Pero las masacres y demoliciones de Bloy tienen límites precisos, que son, en resumidas cuentas, sus amigos y patrocinadores. Émile Goudeau, Rodolphe Salis y Maurice Rollinat, tres nombres hoy menos recordados que cualquiera de los anteriores, son referidos como genios. Y entre todos sus amigos, desde luego, el ídolo de Bloy, Barbey dʼAurevilly, monarquista y jansenista, enemigo de la Tercera República, será tratado como príncipe secreto o no reconocido del Parnaso. En una supuesta reseña de Lo que no muere, luego de exaltar Las diabólicas y otras obras de Barbey dʼAurevilly como “frescos morales del horror más obsesivo, que no pretenden ser más que la historia del Pecado y que cuentan esa historia de una manera poderosa”, Bloy se disculpa de no tener necesidad de comentar la obra de marras: “después de esta afirmación, sin duda entenderán que me niegue a realizar cualquier análisis o examen estricto de Lo que no muere”. Si se ha dicho que su autor es un genio, qué más decir.

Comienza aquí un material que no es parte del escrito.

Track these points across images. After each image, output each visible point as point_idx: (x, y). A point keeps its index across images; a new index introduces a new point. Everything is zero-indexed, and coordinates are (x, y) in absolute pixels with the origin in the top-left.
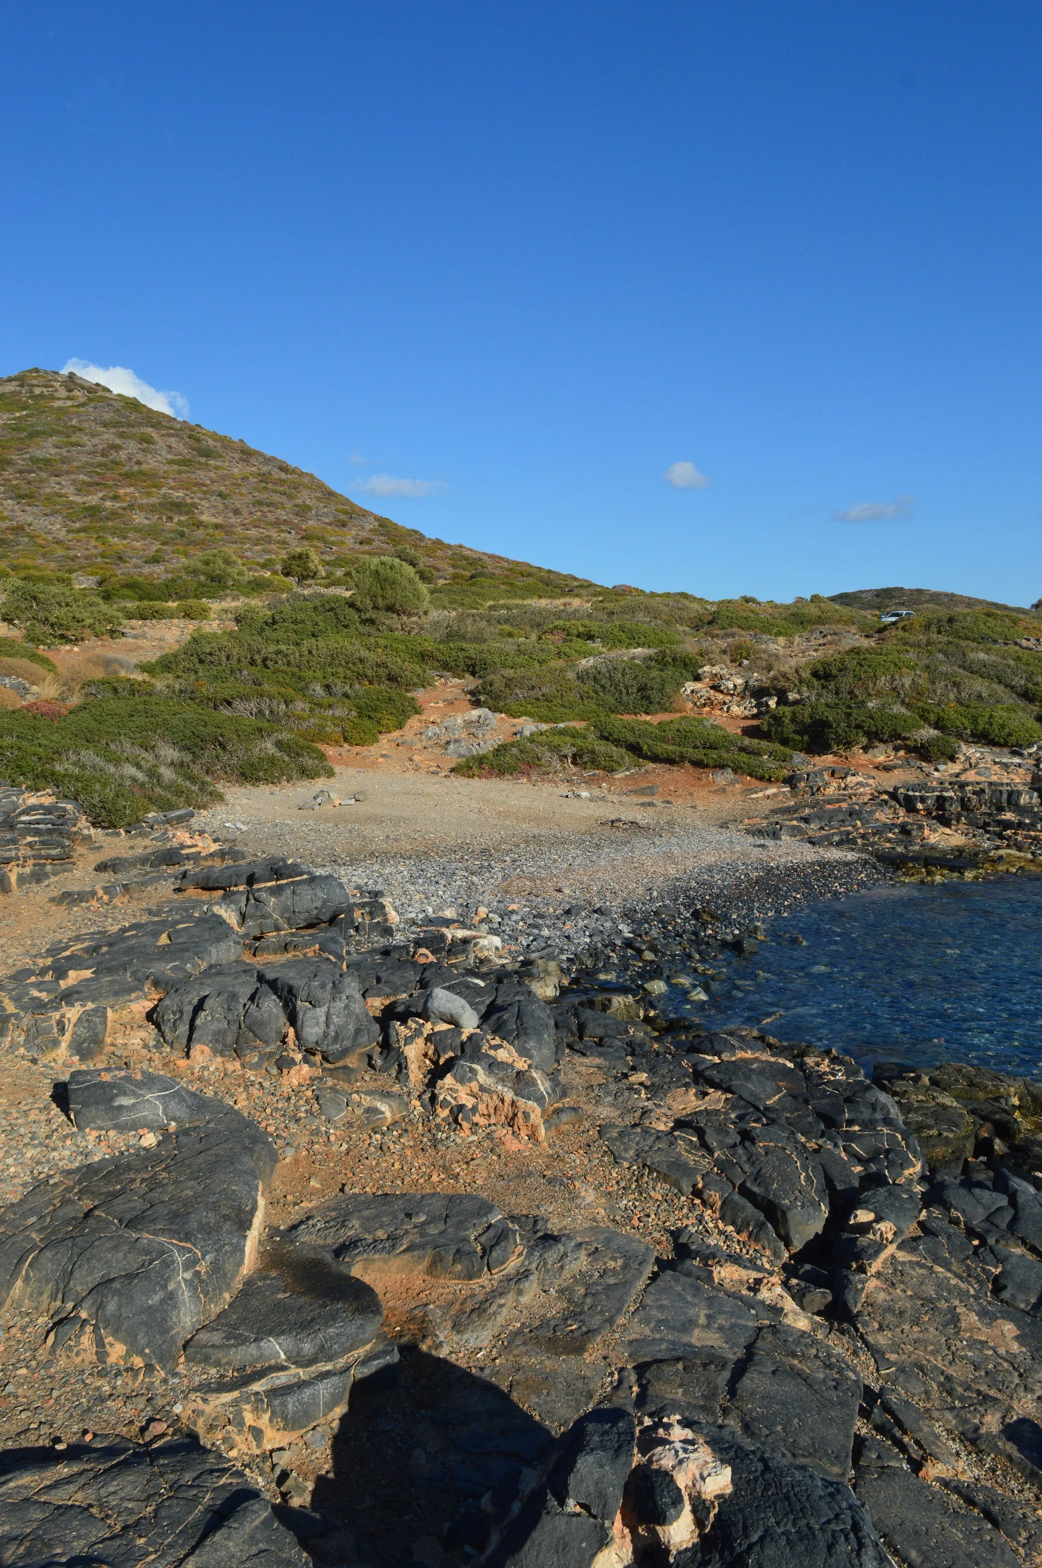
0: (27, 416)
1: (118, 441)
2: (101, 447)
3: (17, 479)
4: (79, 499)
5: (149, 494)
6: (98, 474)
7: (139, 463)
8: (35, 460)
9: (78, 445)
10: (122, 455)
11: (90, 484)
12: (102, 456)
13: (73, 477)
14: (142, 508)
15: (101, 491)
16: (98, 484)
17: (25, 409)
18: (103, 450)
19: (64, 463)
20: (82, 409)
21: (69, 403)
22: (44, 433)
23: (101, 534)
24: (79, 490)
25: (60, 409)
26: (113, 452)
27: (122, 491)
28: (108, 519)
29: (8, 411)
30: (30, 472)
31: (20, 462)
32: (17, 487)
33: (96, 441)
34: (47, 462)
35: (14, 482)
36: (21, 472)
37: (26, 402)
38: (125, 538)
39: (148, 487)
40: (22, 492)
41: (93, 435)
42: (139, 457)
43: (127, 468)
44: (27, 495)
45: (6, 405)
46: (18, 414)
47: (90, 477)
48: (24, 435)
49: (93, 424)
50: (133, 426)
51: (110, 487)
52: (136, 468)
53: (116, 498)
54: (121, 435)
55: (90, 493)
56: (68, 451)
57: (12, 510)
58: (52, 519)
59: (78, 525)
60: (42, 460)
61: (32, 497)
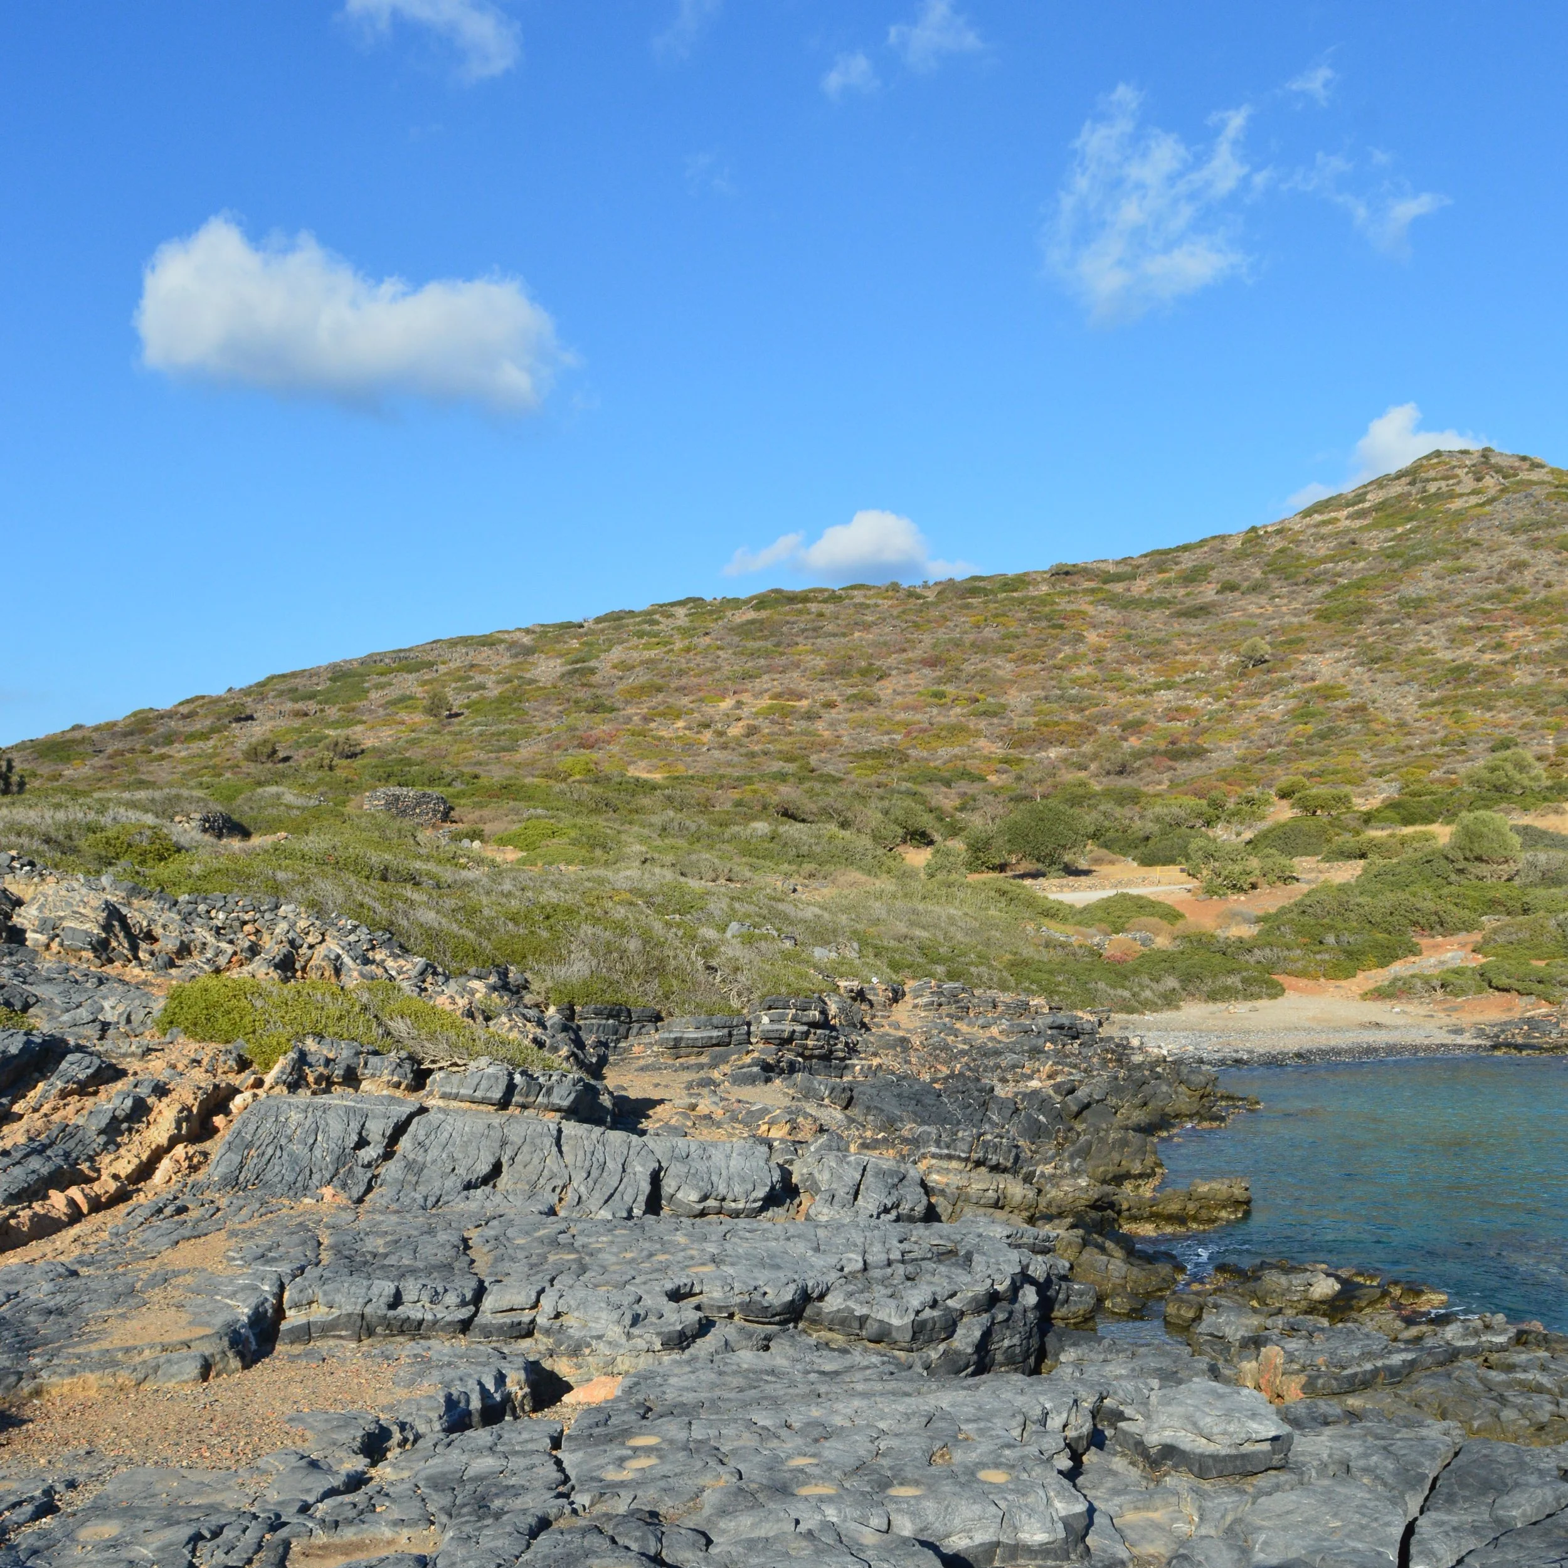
0: (1411, 531)
1: (1525, 556)
2: (1498, 568)
3: (1375, 634)
4: (1447, 655)
5: (1548, 635)
6: (1484, 612)
7: (1548, 585)
8: (1404, 602)
9: (1467, 570)
10: (1528, 575)
11: (1468, 630)
12: (1498, 582)
13: (1449, 620)
14: (1529, 660)
15: (1482, 638)
16: (1479, 629)
17: (1410, 519)
18: (1501, 572)
19: (1442, 600)
20: (1488, 508)
21: (1474, 500)
22: (1424, 557)
23: (1460, 707)
24: (1452, 641)
25: (1459, 513)
26: (1514, 573)
27: (1511, 635)
28: (1477, 681)
29: (1387, 527)
30: (1392, 622)
31: (1385, 608)
32: (1371, 647)
33: (1493, 559)
34: (1419, 603)
35: (1370, 640)
36: (1381, 623)
37: (1416, 507)
38: (1490, 709)
39: (1552, 623)
40: (1376, 654)
41: (1492, 551)
42: (1552, 576)
43: (1528, 597)
44: (1381, 658)
45: (1388, 516)
46: (1400, 530)
47: (1472, 618)
48: (1396, 565)
49: (1496, 532)
50: (1554, 526)
51: (1497, 630)
52: (1543, 594)
53: (1499, 647)
54: (1534, 544)
55: (1465, 644)
56: (1451, 582)
57: (1359, 682)
58: (1406, 688)
59: (1436, 695)
60: (1413, 601)
61: (1389, 659)
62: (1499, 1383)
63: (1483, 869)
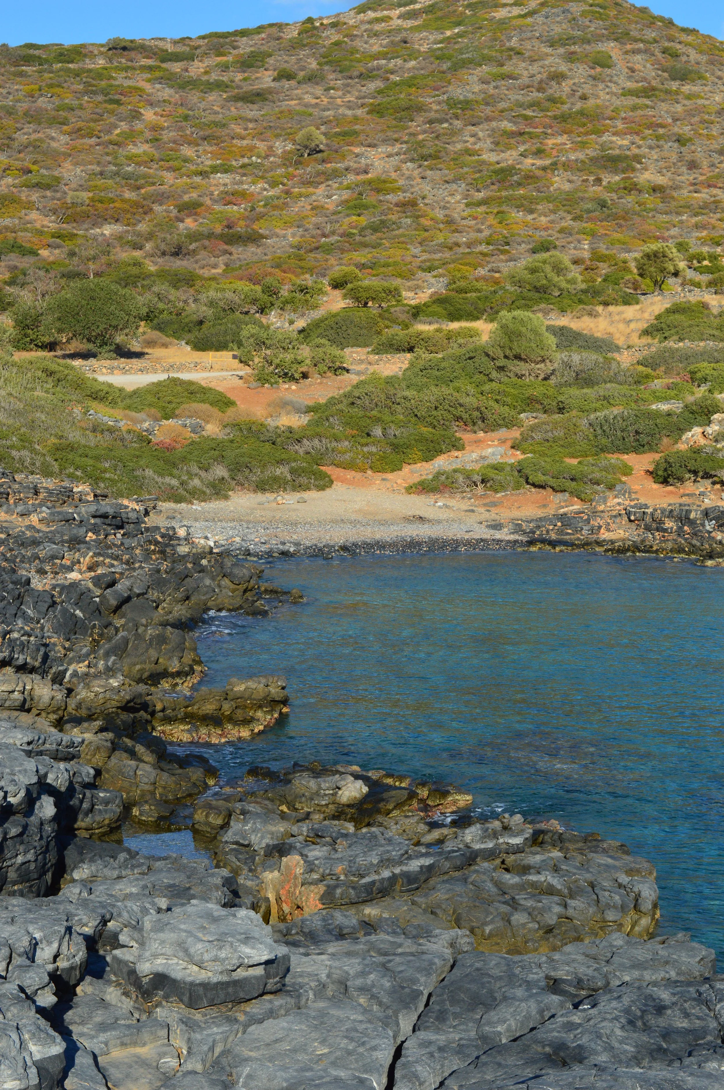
0: (459, 35)
1: (563, 68)
2: (538, 77)
3: (425, 132)
4: (491, 157)
5: (583, 145)
6: (526, 118)
7: (584, 98)
8: (452, 103)
9: (510, 77)
10: (566, 86)
11: (512, 134)
12: (538, 91)
13: (494, 124)
14: (567, 166)
15: (524, 143)
16: (521, 134)
17: (458, 24)
18: (541, 82)
19: (487, 104)
20: (529, 20)
21: (516, 11)
22: (471, 61)
23: (504, 208)
24: (497, 144)
25: (502, 22)
26: (553, 83)
27: (550, 142)
28: (519, 184)
29: (436, 29)
30: (441, 121)
31: (435, 107)
32: (421, 144)
33: (534, 69)
34: (466, 105)
35: (421, 137)
36: (431, 122)
37: (463, 13)
38: (531, 212)
39: (587, 134)
40: (425, 151)
41: (533, 61)
42: (587, 89)
43: (566, 107)
44: (430, 156)
45: (437, 19)
46: (448, 33)
47: (515, 123)
48: (445, 66)
49: (536, 43)
50: (589, 42)
51: (538, 137)
52: (579, 106)
53: (539, 153)
54: (571, 58)
55: (508, 147)
56: (496, 87)
57: (410, 178)
58: (454, 186)
59: (481, 195)
60: (460, 102)
61: (438, 158)
62: (513, 886)
63: (522, 367)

Grandes admiradores de Léon Bloy en Hispanoamérica como Rubén Darío y Jorge Luis Borges se percataron de esas arbitrariedades y, en el fondo, aunque disfrutaron su estilo no lo colocaron en el lugar de eso que Domínguez Michael, pensando en Leopoldo Alas (Clarín), llama “la crítica impune”. Según Darío, en Los raros, Bloy fue un “sagitario del moderno bajo imperio social e intelectual”, que midió a “grandes, medianos y pequeños con el mismo rasero”. Borges dirá que había en la prosa de Bloy un tono de “profeta demoníaco” o de miembro de secta esotérica, a pesar de su tradicionalismo católico. El encumbramiento literario de sus amigos y empleadores, contra las autoridades literarias de Francia, respondía a esos modos sectarios, tan comunes en el panfletismo de todos los tiempos.